Wednesday, February 27

William F. Buckley (1925-2008)

One of the pioneers of modern Conservatism, William F. Buckley, has died at the age of 82. He was the founder and editor of the National Review Magazine, was a nationally syndicated columnist, and was the host of Firing Line, one of television’s longest-running talk shows. He was also the author of more than five dozen best-selling books in almost every conceivable genre--indeed, he was still at work when he was found today at his desk. Many credit "his sharp wit, his polysyllabic exuberance, his refined demeanor, and his perspicacious mind" with helping to "elevate Conservatism to the center of American political discourse."

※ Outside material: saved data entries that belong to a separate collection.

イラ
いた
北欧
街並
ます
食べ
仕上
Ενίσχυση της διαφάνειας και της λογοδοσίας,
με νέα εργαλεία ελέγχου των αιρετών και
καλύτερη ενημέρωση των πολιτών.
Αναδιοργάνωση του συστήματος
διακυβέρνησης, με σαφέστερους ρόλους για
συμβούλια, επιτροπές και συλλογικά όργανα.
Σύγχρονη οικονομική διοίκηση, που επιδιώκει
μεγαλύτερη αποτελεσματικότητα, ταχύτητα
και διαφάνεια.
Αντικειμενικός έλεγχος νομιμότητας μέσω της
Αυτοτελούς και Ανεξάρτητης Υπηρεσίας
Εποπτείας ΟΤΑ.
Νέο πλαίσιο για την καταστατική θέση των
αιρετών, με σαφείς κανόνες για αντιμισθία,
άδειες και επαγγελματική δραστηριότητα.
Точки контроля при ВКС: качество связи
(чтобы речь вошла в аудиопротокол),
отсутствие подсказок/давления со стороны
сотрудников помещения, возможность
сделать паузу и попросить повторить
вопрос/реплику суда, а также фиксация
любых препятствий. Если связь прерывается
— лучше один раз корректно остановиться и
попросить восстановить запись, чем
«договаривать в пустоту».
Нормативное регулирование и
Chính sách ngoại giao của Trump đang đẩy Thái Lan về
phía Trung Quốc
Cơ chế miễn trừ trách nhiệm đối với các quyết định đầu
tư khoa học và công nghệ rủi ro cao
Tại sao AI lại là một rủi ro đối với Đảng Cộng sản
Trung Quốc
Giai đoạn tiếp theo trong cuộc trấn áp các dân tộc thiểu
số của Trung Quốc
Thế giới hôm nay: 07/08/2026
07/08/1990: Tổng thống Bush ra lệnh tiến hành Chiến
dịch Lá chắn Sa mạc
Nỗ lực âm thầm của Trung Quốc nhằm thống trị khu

According to the New York Times, though "the more than 4.5 million words of his 5,600 biweekly newspaper columns, On the Right, would fill 45 more medium-sized books," his greatest achievement "was making Conservatism--not just electoral Republicanism, but Conservatism as a system of ideas--respectable in Liberal post-World War II America." I disagree. His greatest achievement was simply that as the tireless mentor to two generations of thinkers, writers, politicians, social reformers, moms, dads, cousins, and neighbors, most of whom he never met, he nevertheless made himself a beloved friend.


Unknown said...

With Mr. Buckley's passing, you may now hold the title for 'polysyllabic exuberance.' Man, I feel weaker every time we lose one of these giants and pillars. God has blessed us with many great thinkers in our time, but He only gives them to us for a time.
What's your favorite Buckley book?

Inexorably diminished, although quite thankful,

gileskirk said...

Ben: I have always loved (and helped to get reprinted) the Blackford Oakes spy novels. But, my favorite non-fiction books are A Hymnal: The Controversial Arts and Right Reason, though I do have a real soft spot for Gratitude: Reflections on What We Owe to Our Country and Happy Days Were Here Again.

Lawrence Underwood said...

Mr. Buckley's death leaves a large void among those of this nation that knew how to think critically within a set of moral standards and communicating it with well thought language. I will sorely miss him.

Thankfully he was a voluminous writer.

I'm really beginning to wonder if we will ever have strong conservative voices in this nation again who are not beholden to party.

Jeff Miller said...

The first book I read by WFB was Up From Liberalism. For me, reading about early-mid 1950s liberalism while living in the context of Clintonian insanity was absolutely amazing.
From there, I read several other titles and have always considered his work to be in a class of its own.

I met Mr. Buckley once. He was very kind and signed a couple of volumes of mine. I will miss his perspective very much.

mozart said...

Read "The Unmaking of A Mayor," Buckley's hilarious and poignant account of his entry into the NYC mayoral race years ago. What a man he was.